Detecting a drunken stagger
Suffoletto and his colleagues rounded up 22 volunteers, ages 21 to 43, who were willing to spend time in a lab drinking and taking walks. They were weighed, fitted with intravenous lines to measure blood alcohol level and had smartphones strapped to their backs. Before drinking any alcohol, they walked along a hallway, so the researchers could measure their sober gait.
The participants were then served gimlets (vodka, lime juice and simple syrup), a drink most people find palatable. They had an hour to finish an amount calculated to bring their blood alcohol level to 0.2% -- more than twice the legal driving limit, which is 0.08%. Though the gimlets were not served in cocktail glasses, as is customary, they were chilled.

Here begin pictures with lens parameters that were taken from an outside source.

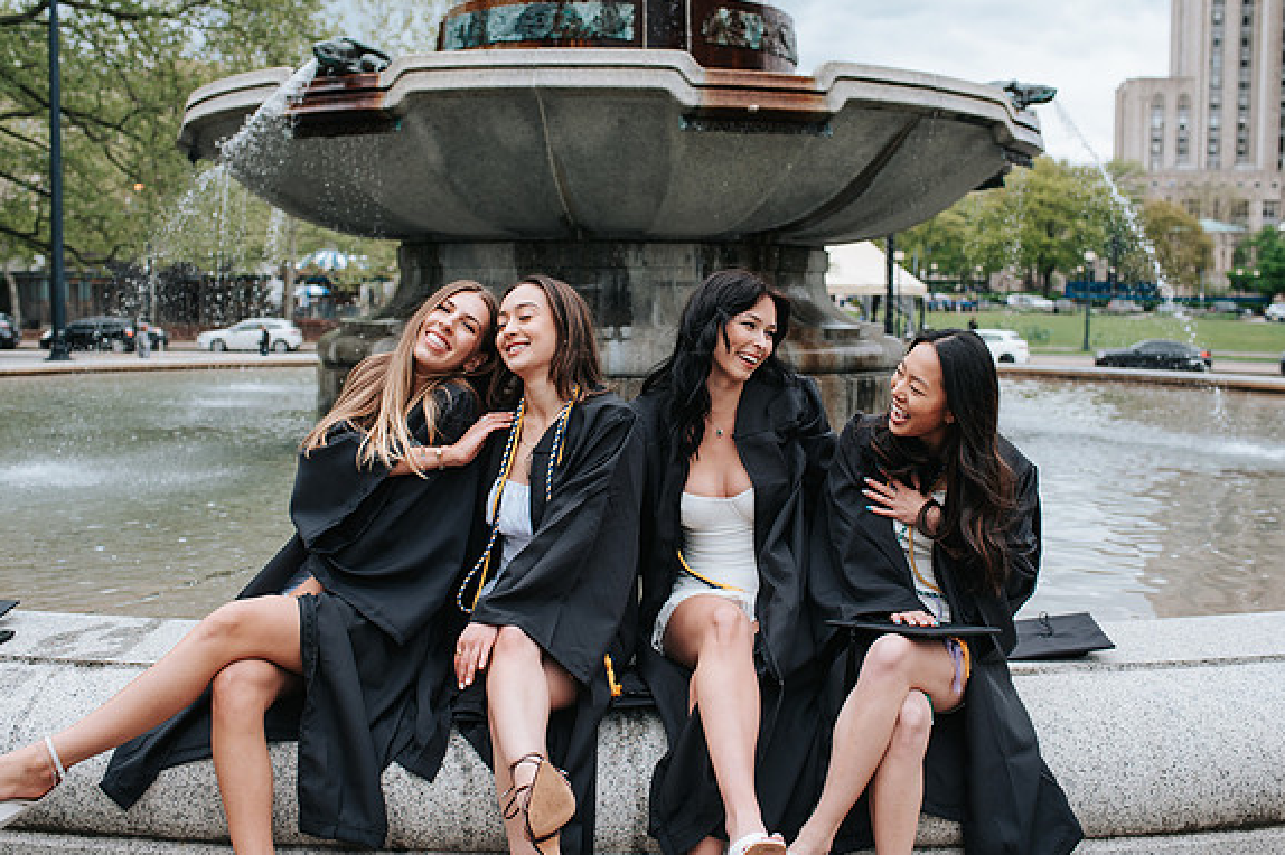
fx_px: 1391
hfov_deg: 49.6
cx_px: 644
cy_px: 410
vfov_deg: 34.2
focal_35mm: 39
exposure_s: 1/800
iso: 200
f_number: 3.5
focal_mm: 35
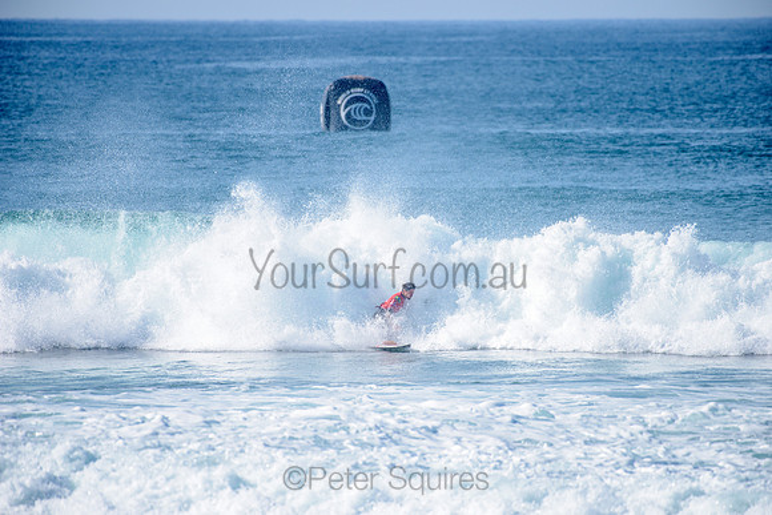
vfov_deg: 2.8
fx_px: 10724
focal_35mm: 500
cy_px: 258
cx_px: 386
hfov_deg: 4.1
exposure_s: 1/2500
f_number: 5.6
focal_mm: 500
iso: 200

The participants hung out in the lab for hours, periodically taking walks and having their blood alcohol measured. At the experiment's end, they were sent home via a designated driver. And when the researchers studied the data from the phones, they found that they could detect a drunken stagger, through side-to-side sway, with 90% accuracy.
Proceeding with caution
But a drunk detector app can't just be uploaded into a smartphone and taken to a bar: The device needs to measure how someone walks when sober before it can determine a drunken wobble: "Gait is very idiosyncratic," Suffoletto said. "The way I walk is so different from how anyone else walks."
Suffoletto, who came to Stanford to take advantage of its digital expertise, plans to run more experiments with phones in pockets, hands and perhaps purses. Whatever form a drunk-detecting phone feature would take -- sounding an alarm or alerting someone else, for example -- he plans to proceed with caution.
"I don't want to put something out there that becomes a drinking game," he said. "We just need to think hard about how they can be used for good as opposed to harm."